This vignette introduces the usage of the Bioconductor package ISLET (Individual-Specific ceLl typE referencing Tool). Complementary to classic deconvolution algorithms, ISLET can take cell type proportions as input, and infer the individual-specific and cell-type-specific reference panels. ISLET also offers functions to detect cell-type specific differential expression (csDE) genes. Additionally, it can test for csDE genes change rate difference between two groups, given an additional covariate of time points or age. ISLET is based on rigorous statistical framework of Expectation–Maximization(EM) algorithm, and has parallel computing embedded to provide superior computational performance.
ISLET 1.2.0
To install the package, start R (version 4.1.0 or higher) and enter:
if (!require("BiocManager", quietly = TRUE))
install.packages("BiocManager")
BiocManager::install("ISLET")
You may post your question on ISLET’s GitHub Issue section: https://github.com/haoharryfeng/ISLET/issues.
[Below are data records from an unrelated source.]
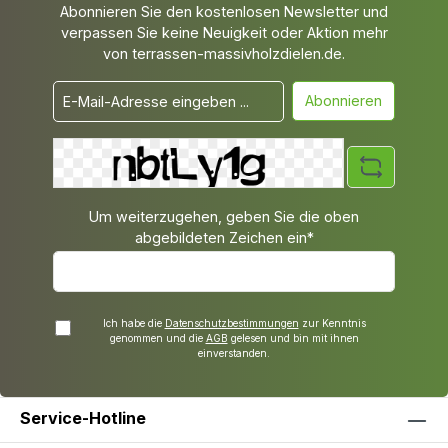
Abonnieren Sie den kostenlosen Newsletter und
verpassen Sie keine Neuigkeit oder Aktion mehr
von terrassen-massivholzdielen.de.
Abonnieren
Um weiterzugehen, geben Sie die oben
abgebildeten Zeichen ein*
Ich habe die
Datenschutzbestimmungen
zur Kenntnis
genommen und die
AGB
gelesen und bin mit ihnen
einverstanden.
Service-Hotline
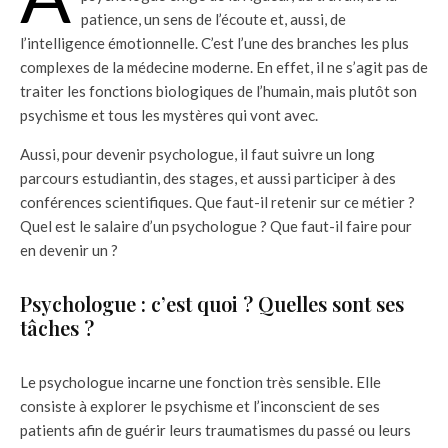
patience, un sens de l’écoute et, aussi, de
l’intelligence émotionnelle. C’est l’une des branches les plus
complexes de la médecine moderne. En effet, il ne s’agit pas de
traiter les fonctions biologiques de l’humain, mais plutôt son
psychisme et tous les mystères qui vont avec.
Aussi, pour devenir psychologue, il faut suivre un long
parcours estudiantin, des stages, et aussi participer à des
conférences scientifiques. Que faut-il retenir sur ce métier ?
Quel est le salaire d’un psychologue ? Que faut-il faire pour
en devenir un ?
Psychologue : c’est quoi ? Quelles sont ses
tâches ?
Le psychologue incarne une fonction très sensible. Elle
consiste à explorer le psychisme et l’inconscient de ses
patients afin de guérir leurs traumatismes du passé ou leurs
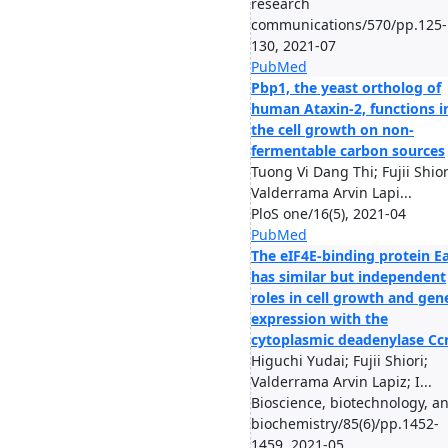
research
communications/570/pp.125-
130, 2021-07
PubMed
Pbp1, the yeast ortholog of
human Ataxin-2, functions i
the cell growth on non-
fermentable carbon sources
Tuong Vi Dang Thi; Fujii Shior
Valderrama Arvin Lapi...
PloS one/16(5), 2021-04
PubMed
The eIF4E-binding protein E
has similar but independent
roles in cell growth and gen
expression with the
cytoplasmic deadenylase Cc
Higuchi Yudai; Fujii Shiori;
Valderrama Arvin Lapiz; I...
Bioscience, biotechnology, a
biochemistry/85(6)/pp.1452-
1459, 2021-05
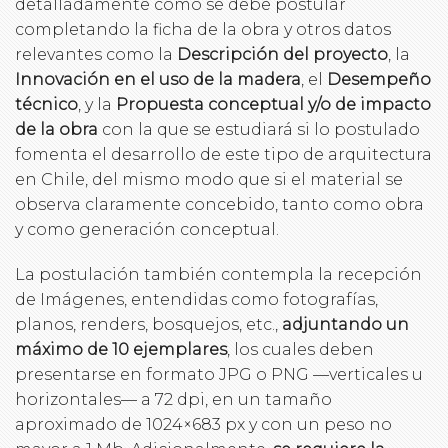
detalladamente cómo se debe postular
completando la ficha de la obra y otros datos
relevantes como la
Descripción del proyecto
, la
Innovación en el uso de la madera
, el
Desempeño
técnico
, y la
Propuesta conceptual y/o de impacto
de la obra
con la que se estudiará si lo postulado
fomenta el desarrollo de este tipo de arquitectura
en Chile, del mismo modo que si el material se
observa claramente concebido, tanto como obra
y como generación conceptual.
La postulación también contempla la recepción
de Imágenes, entendidas como fotografías,
planos, renders, bosquejos, etc.,
adjuntando un
máximo de 10 ejemplares
, los cuales deben
presentarse en formato JPG o PNG —verticales u
horizontales— a 72 dpi, en un tamaño
aproximado de 1024×683 px y con un peso no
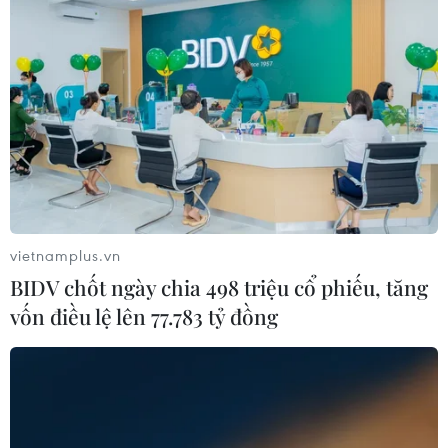
Israel có thể chẩn đoán virus SARS-CoV-2
từ xa bằng tia laser
vietnamplus.vn
12/04/2020 14:21
BIDV chốt ngày chia 498 triệu cổ phiếu, tăng
Thiết bị chẩn đoán virus SARS-CoV-2 bằng tia laser của
vốn điều lệ lên 77.783 tỷ đồng
Israel có thể xác định các triệu chứng như ran rít ở phổi,
sốt, và tình trạng giảm độ bão hòa ôxy trong máu từ
khoảng cách lên đến hàng chục mét.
In clinical samples, the observed bulk sequencing/microarray data are often a mixture of different cell types. Because each unique cell type has its own gene expression profile, the real sequencing/microarray data are the weighted average of signals from multiple pure cell types. In high-throughput data analysis, the mixing proportions will confound with the primary phenotype-of-interest, if not properly accounted for. Over the past several years, researchers have gained substantial interests in using computational methods to deconvolute cell compositions. Under the assumption of a commonly shared feature-by-cell-type reference panel across all samples, deconvolution methods were developed. However, this assumption may not hold. For example, when repeated samples are measured for each subject, assuming a shared reference panel across different time points for each subject is a preferred choice over assuming a shared one across all the samples.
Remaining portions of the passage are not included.